Tarea:
Indica si cada afirmación coincide con el fragmento sobre los desacuerdos terminológicos, respondiendo sí o no y citando textualmente las palabras que lo deciden: (a) cambiar de opinión por argumentos racionales es algo negativo para el autor; (b) el significado de las palabras es un convenio social implícito que evoluciona; (c) la estrategia de mantener la confusión terminológica es plenamente consciente.

Fragmento seleccionado:
● ● ●
Habría que preguntarse por qué, si no es nada difícil, dos personas que disienten no se toman el tiempo para dilucidar si los términos involucrados los emplean con el mismo significado o, al menos, el campo semántico es suficientemente unívoco en los aspectos del conceptos relevantes para su discusión. En mi opinión, hay varios motivos que explican estos absurdos de nuestro comportamiento que tantos equívocos y frustraciones generan. Uno de ellos podría ser una suerte de soberbia intelectual que suele expresarse en afirmaciones del tipo de "para mí A es tal cosa, no lo que tú dices". Si el diccionario no vale para que ambos converjan en lo que es A (al fin y al cabo, el significado de las palabras no deja de ser un convenio social implícito que evoluciona), el disenso no debería ir a mayores por el simple procedimiento de acotar a partir de ahí a cuál de los dos significados de A se refieren. Método ridículamente infantil pues bastaría que alguno aceptara la acepción del otro (o convinieran una tercera), pero parece que quienes mantienen esta actitud son incapaces de bajarse de sus burros y hacen cuestión de principios –casi pareciera que imprescindible para su propia
dignidad– el que el significado del término sea el que él dice y no cualquier otro. Insisto, no pasaría nada si al menos cada uno supiera lo que entiende el otro por el término protagonista del disenso y, a partir de ese conocimiento, siguiera la discusión atento a las eventuales distinciones semánticas. Pero no, lo normal es que siga en sus trece contradiciendo los argumentos que el otro sostiene sobre su concepción terminológica con otros basados en la suya propia.
Relacionado con lo anterior, he creído ver en ocasiones que el empeño de mi contertulio en mantener la confusión terminológica obedece a una estrategia (probablemente subconsciente) de disponer de espacios de defensa y ataque (y de escabullida). Estos comportamientos suelen ser propios de individuos que en realidad no discuten para aclarar(se) las ideas, sino para afianzar su vanidad mediante el lucimiento o la desautorización del contrario. No les interesa por tanto
reducir la ambigüedad en la discusión, focalizar las cuestiones objeto de debate acotándolas y distinguiéndolas unas de otras. Intuyen acertadamente que, si se dejan llevar a ese terreno (que no es otro que el de la dialéctica racional) se irían quedando sin margen para obtener sus
victorias y hasta podrían verse obligados a admitir modificaciones en sus afirmaciones iniciales. Y esto, que es lo mejor que nos puede ocurrir (cambiar nuestra opinión cuando gracias a argumentos racionales que otro nos aporta nos convencemos de que nos conviene hacerlo), este tipo de personas pareciera que lo ven como algo muy negativo, que hay que evitar a toda costa. Es el tan español
mantenella y no enmendalla.
● ● ●
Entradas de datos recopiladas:
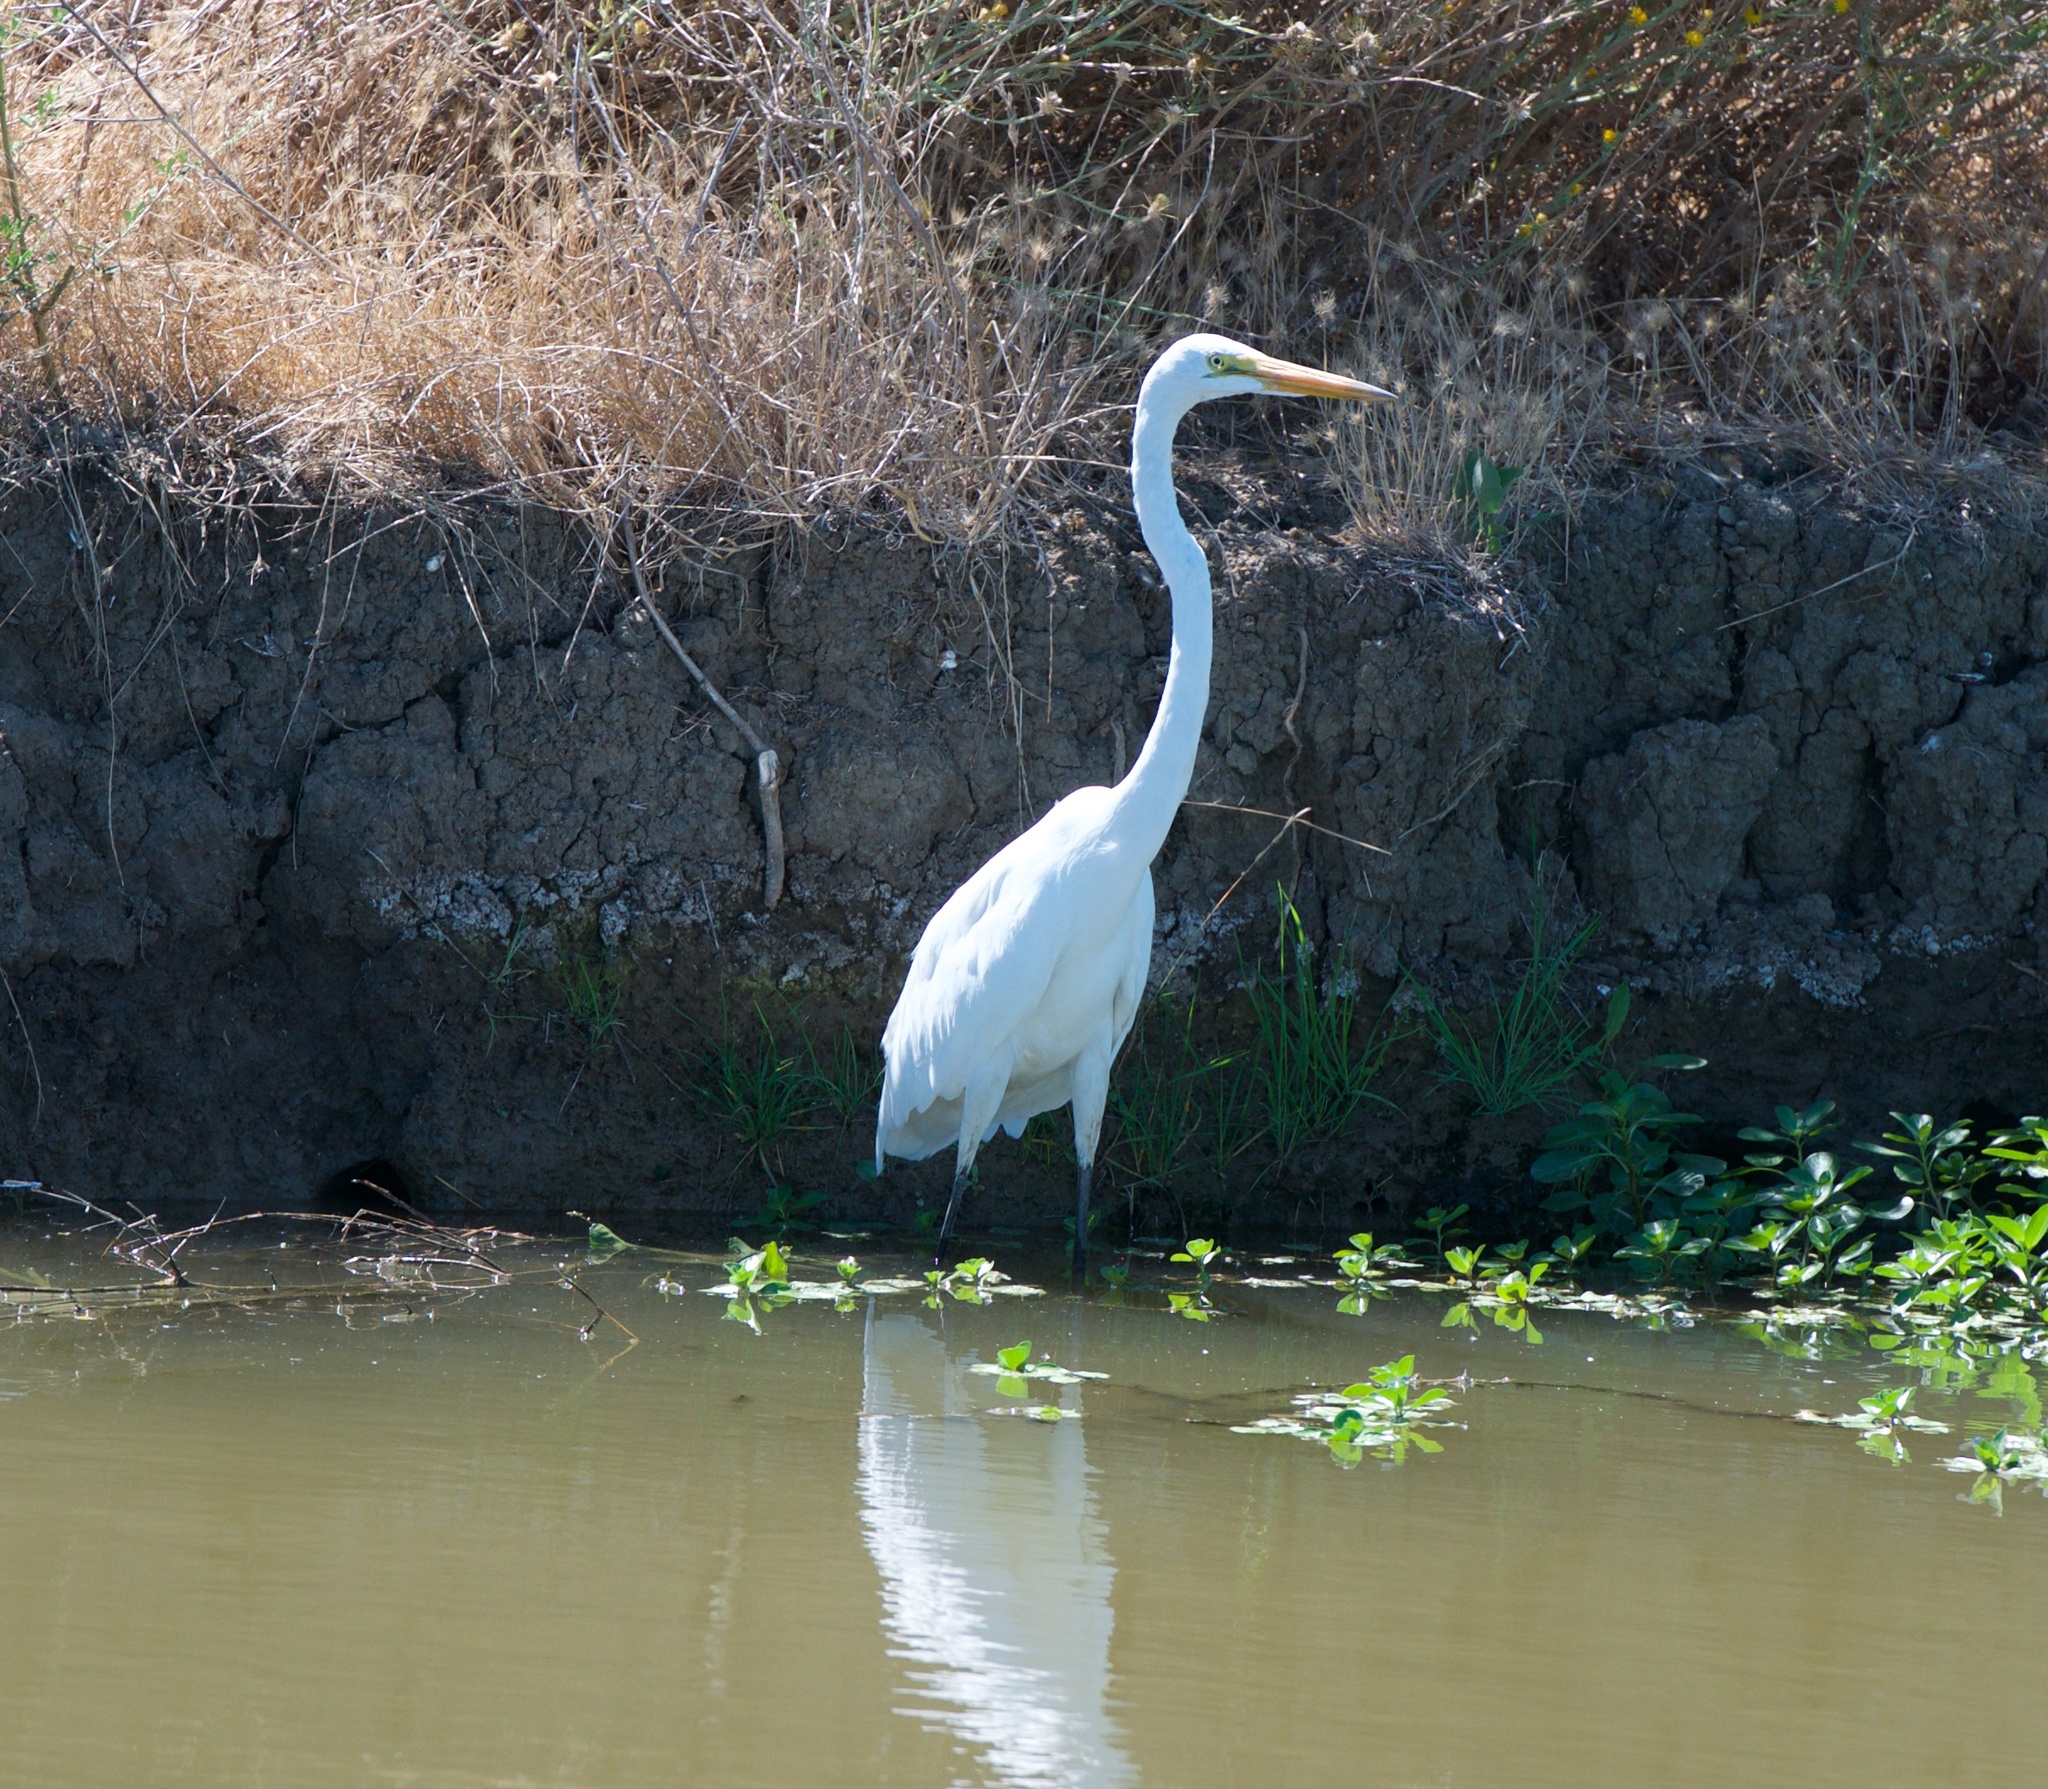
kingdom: Animalia
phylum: Chordata
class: Aves
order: Pelecaniformes
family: Ardeidae
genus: Ardea
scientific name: Ardea alba
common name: Great egret
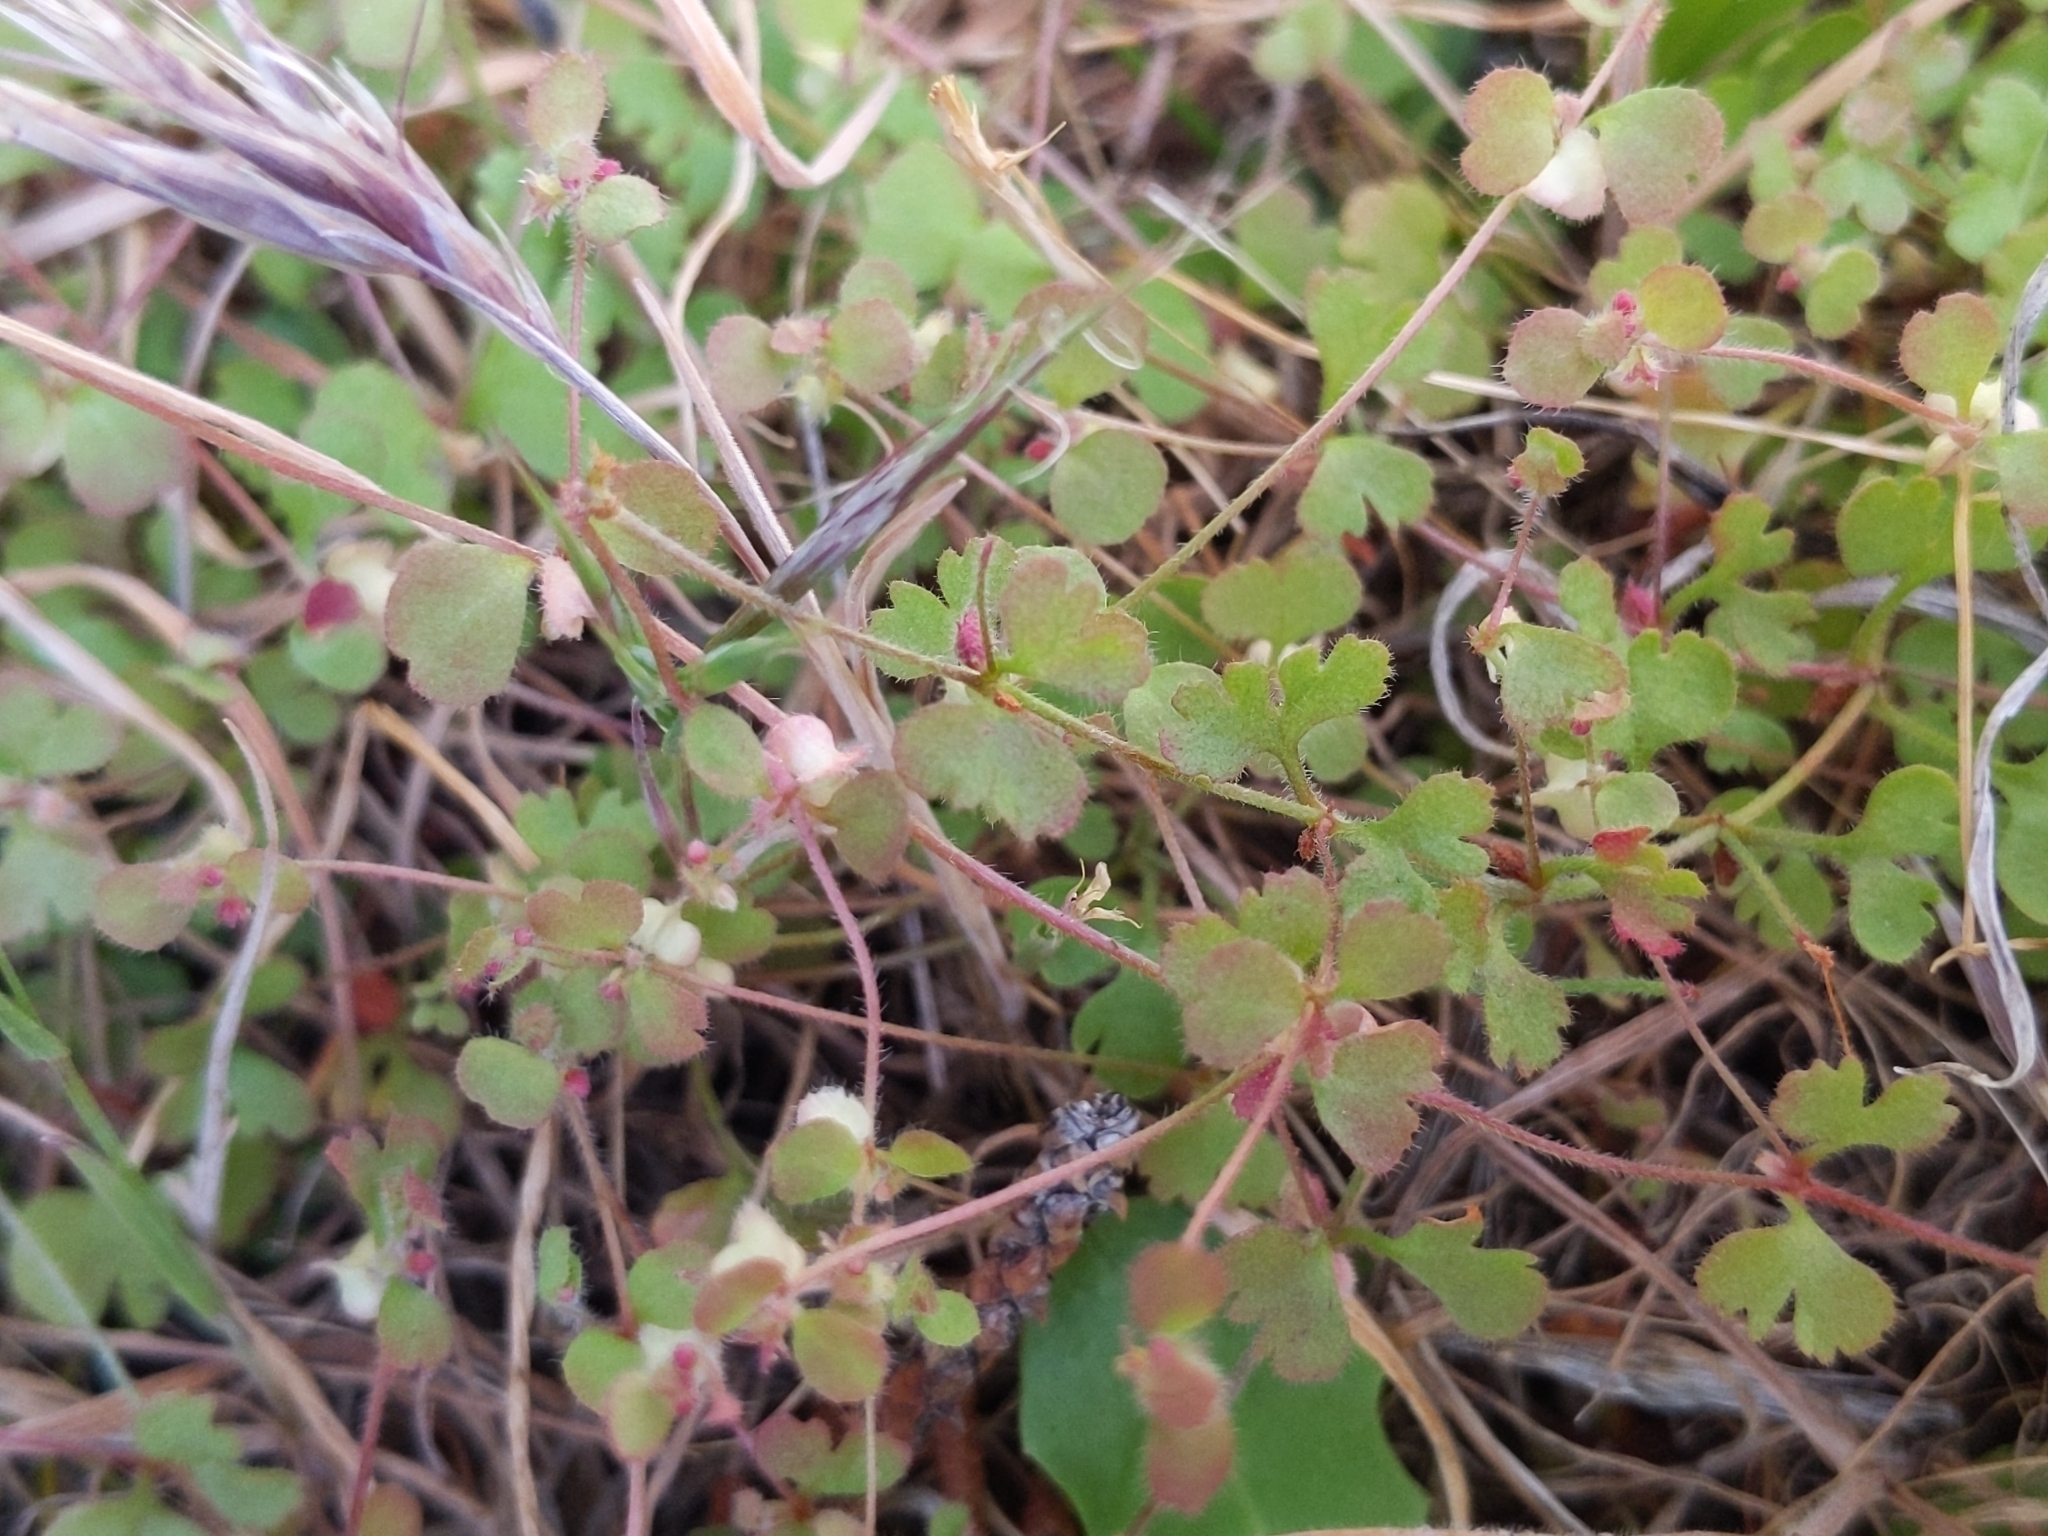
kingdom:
● ● ●
Respuesta:
(a) No: «que es lo mejor que nos puede ocurrir».
(b) Sí: «el significado de las palabras no deja de ser un convenio social implícito que evoluciona».
(c) No: «una estrategia (probablemente subconsciente)».